Record set Start Marker

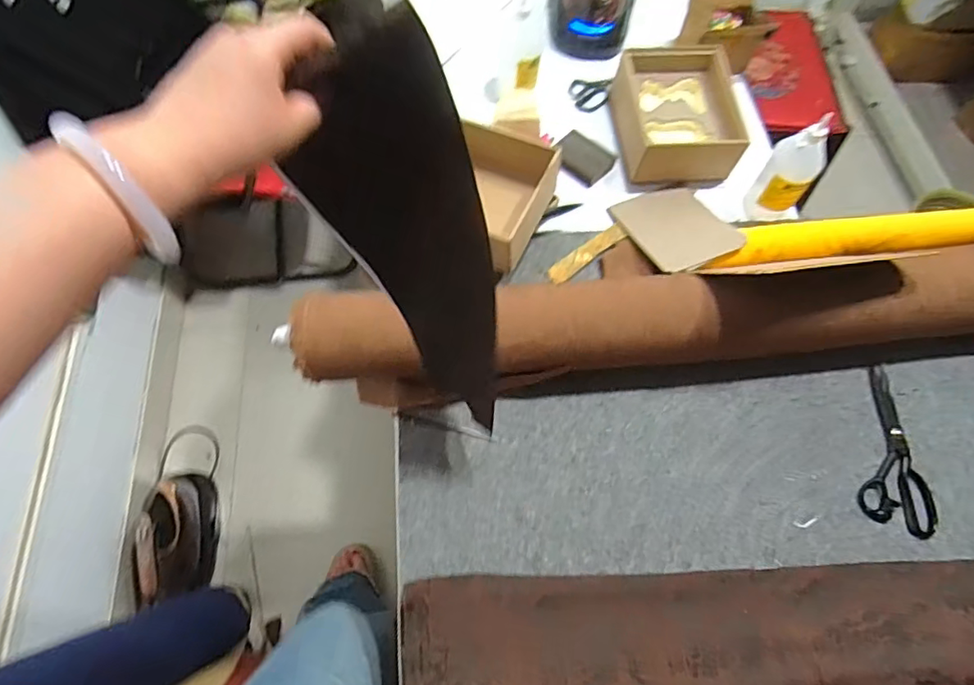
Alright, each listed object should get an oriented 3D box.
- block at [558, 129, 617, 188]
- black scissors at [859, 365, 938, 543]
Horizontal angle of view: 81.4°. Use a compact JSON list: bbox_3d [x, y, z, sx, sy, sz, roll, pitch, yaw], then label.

Record set End Marker
Record set Start Marker

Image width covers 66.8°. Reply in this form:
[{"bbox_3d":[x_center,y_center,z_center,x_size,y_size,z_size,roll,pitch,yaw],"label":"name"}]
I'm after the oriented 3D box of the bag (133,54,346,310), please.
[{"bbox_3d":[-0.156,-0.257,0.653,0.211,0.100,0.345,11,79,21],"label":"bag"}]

Record set End Marker
Record set Start Marker

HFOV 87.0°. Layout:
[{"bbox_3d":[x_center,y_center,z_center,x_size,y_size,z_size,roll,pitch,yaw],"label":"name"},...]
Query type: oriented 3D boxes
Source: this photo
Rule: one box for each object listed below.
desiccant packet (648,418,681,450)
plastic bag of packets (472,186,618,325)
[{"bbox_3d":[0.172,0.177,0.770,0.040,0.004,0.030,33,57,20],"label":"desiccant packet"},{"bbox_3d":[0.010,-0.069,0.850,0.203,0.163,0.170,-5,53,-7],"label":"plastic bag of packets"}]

Record set End Marker

» What is needed
Check each line of the records for the string "pitch" and copy those that have it.

» Result
Horizontal angle of view: 81.4°. Use a compact JSON list: bbox_3d [x, y, z, sx, sy, sz, roll, pitch, yaw], then label.
[{"bbox_3d":[x_center,y_center,z_center,x_size,y_size,z_size,roll,pitch,yaw],"label":"name"}]
[{"bbox_3d":[x_center,y_center,z_center,x_size,y_size,z_size,roll,pitch,yaw],"label":"name"},...]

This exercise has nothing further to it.